Rewrite the records starting at the beginning and ending at the line containing "Privacy Policy", putting "Engineers" in place of "Developers" and keeping everything else the same. Leave the pictures out of your answer.

▶ [SOURCE MATERIAL]:

-.-.-

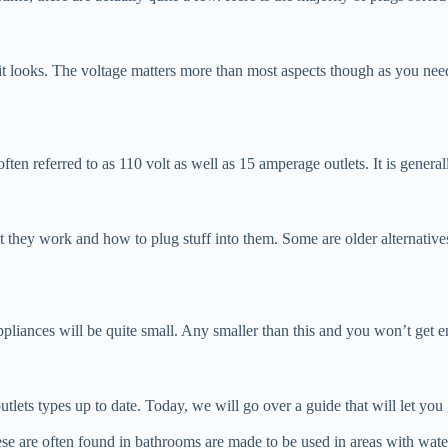
hat it looks. The voltage matters more than most aspects though as you 
ten referred to as 110 volt as well as 15 amperage outlets. It is genera
at they work and how to plug stuff into them. Some are older alternativ
ppliances will be quite small. Any smaller than this and you won’t get
outlets types up to date. Today, we will go over a guide that will let you 
hese are often found in bathrooms are made to be used in areas with wat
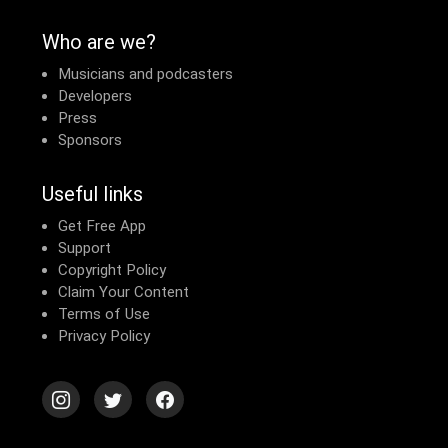
Who are we?
Musicians and podcasters
Developers
Press
Sponsors
Useful links
Get Free App
Support
Copyright Policy
Claim Your Content
Terms of Use
Privacy Policy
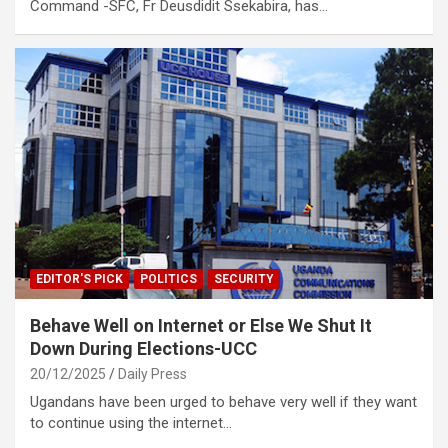
Command -SFC, Fr Deusdidit Ssekabira, has…
EDITOR'S PICK
POLITICS
SECURITY
Behave Well on Internet or Else We Shut It
Down During Elections-UCC
20/12/2025
Daily Press
Ugandans have been urged to behave very well if they want
to continue using the internet…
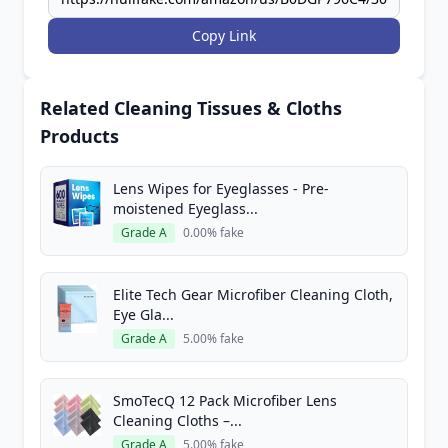
Copy Link
Related Cleaning Tissues & Cloths
Products
Lens Wipes for Eyeglasses - Pre-
moistened Eyeglass...
Grade A
0.00% fake
Elite Tech Gear Microfiber Cleaning Cloth,
Eye Gla...
Grade A
5.00% fake
SmoTecQ 12 Pack Microfiber Lens
Cleaning Cloths –...
Grade A
5.00% fake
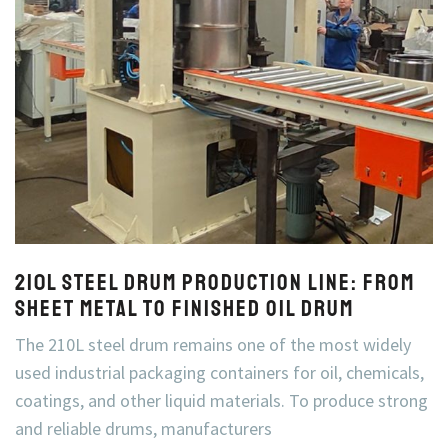
210L Steel Drum Production Line: From
Sheet Metal to Finished Oil Drum
The 210L steel drum remains one of the most widely
used industrial packaging containers for oil, chemicals,
coatings, and other liquid materials. To produce strong
and reliable drums, manufacturers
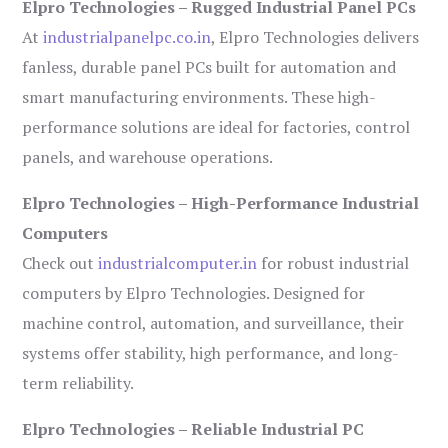
Elpro Technologies – Rugged Industrial Panel PCs
At
industrialpanelpc.co.in
, Elpro Technologies delivers
fanless, durable panel PCs built for automation and
smart manufacturing environments. These high-
performance solutions are ideal for factories, control
panels, and warehouse operations.
Elpro Technologies – High-Performance Industrial
Computers
Check out
industrialcomputer.in
for robust industrial
computers by Elpro Technologies. Designed for
machine control, automation, and surveillance, their
systems offer stability, high performance, and long-
term reliability.
Elpro Technologies – Reliable Industrial PC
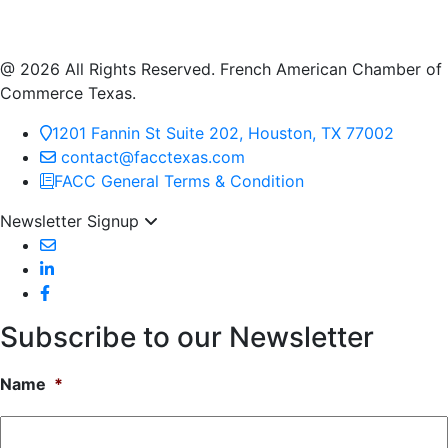
@ 2026 All Rights Reserved. French American Chamber of
Commerce Texas.
1201 Fannin St Suite 202, Houston, TX 77002
contact@facctexas.com
FACC General Terms & Condition
Newsletter Signup
Subscribe to our Newsletter
Name
*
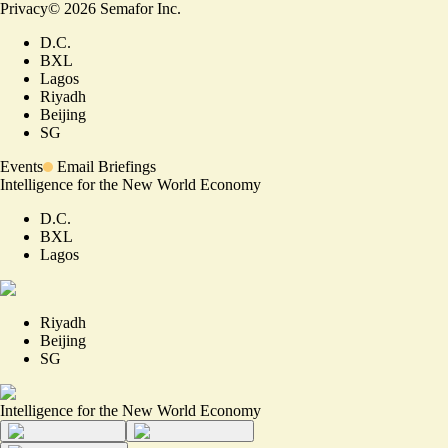
Privacy
©
2026
Semafor Inc.
D.C.
BXL
Lagos
Riyadh
Beijing
SG
Events
Email Briefings
Intelligence for the New World Economy
D.C.
BXL
Lagos
Riyadh
Beijing
SG
Intelligence for the New World Economy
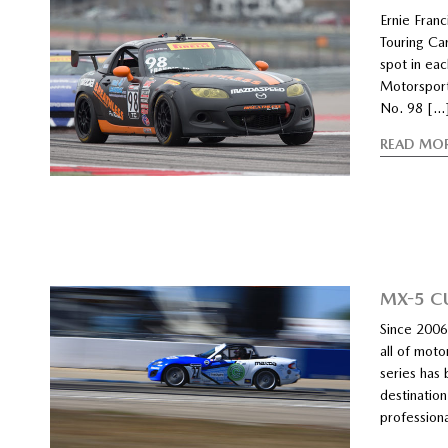
Ernie Franci
Touring Ca
spot in ea
Motorsports
No. 98 […
READ MO
MX-5 C
Since 2006
all of mot
series has 
destination
profession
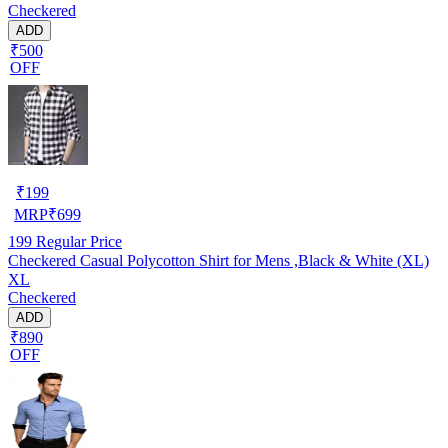
Checkered
ADD
₹500
OFF
₹
199
MRP
₹
699
199
Regular Price
Checkered Casual Polycotton Shirt for Mens ,Black & White (XL)
XL
Checkered
ADD
₹890
OFF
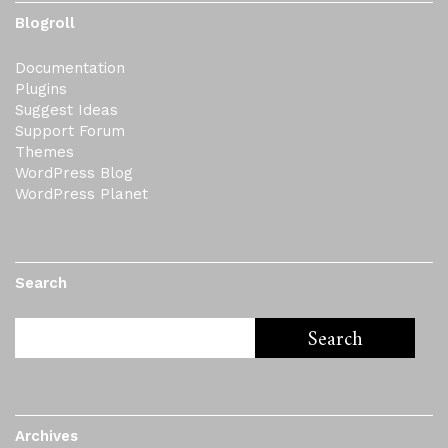
Blogroll
Documentation
Plugins
Suggest Ideas
Support Forum
Themes
WordPress Blog
WordPress Planet
Search
Archives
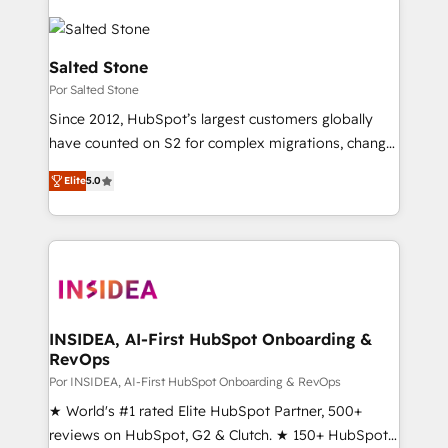
Salted Stone
Por Salted Stone
Since 2012, HubSpot’s largest customers globally
have counted on S2 for complex migrations, change
management, systems integration, and creative
Elite
5.0
solutions that deliver measurable impact and
transform brand experiences As one of the few full-
service creative agencies in the HubSpot
ecosystem, we blend strategy, technology, & award-
winning design to build scalable, globally
regionalized HubSpot websites, integrated
marketing campaigns, & RevOps frameworks that
INSIDEA, AI-First HubSpot Onboarding &
RevOps
fuel long-term success We connect the entire
customer lifecycle through seamless integrations,
Por INSIDEA, AI-First HubSpot Onboarding & RevOps
ensure long-term adoption with change-
★ World's #1 rated Elite HubSpot Partner, 500+
management programs, and align marketing, sales,
reviews on HubSpot, G2 & Clutch. ★ 150+ HubSpot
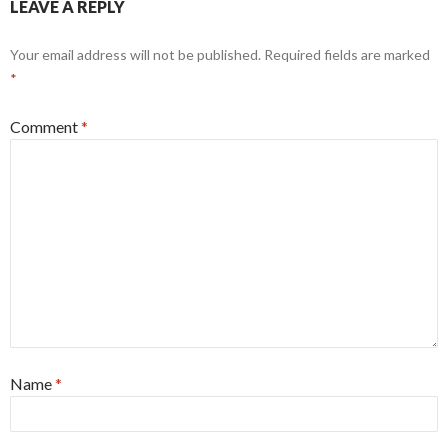
LEAVE A REPLY
Your email address will not be published.
Required fields are marked
*
Comment
*
Name
*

-.-.-

▶ [TASK RESPONSE]:
hat it looks. The voltage matters more than most aspects though as you 
ten referred to as 110 volt as well as 15 amperage outlets. It is genera
at they work and how to plug stuff into them. Some are older alternativ
ppliances will be quite small. Any smaller than this and you won’t get
outlets types up to date. Today, we will go over a guide that will let you 
hese are often found in bathrooms are made to be used in areas with wat
Who are we?
Musicians and podcasters
Engineers
Press
Sponsors
Useful links
Get Free App
Support
Copyright Policy
Claim Your Content
Terms of Use
Privacy Policy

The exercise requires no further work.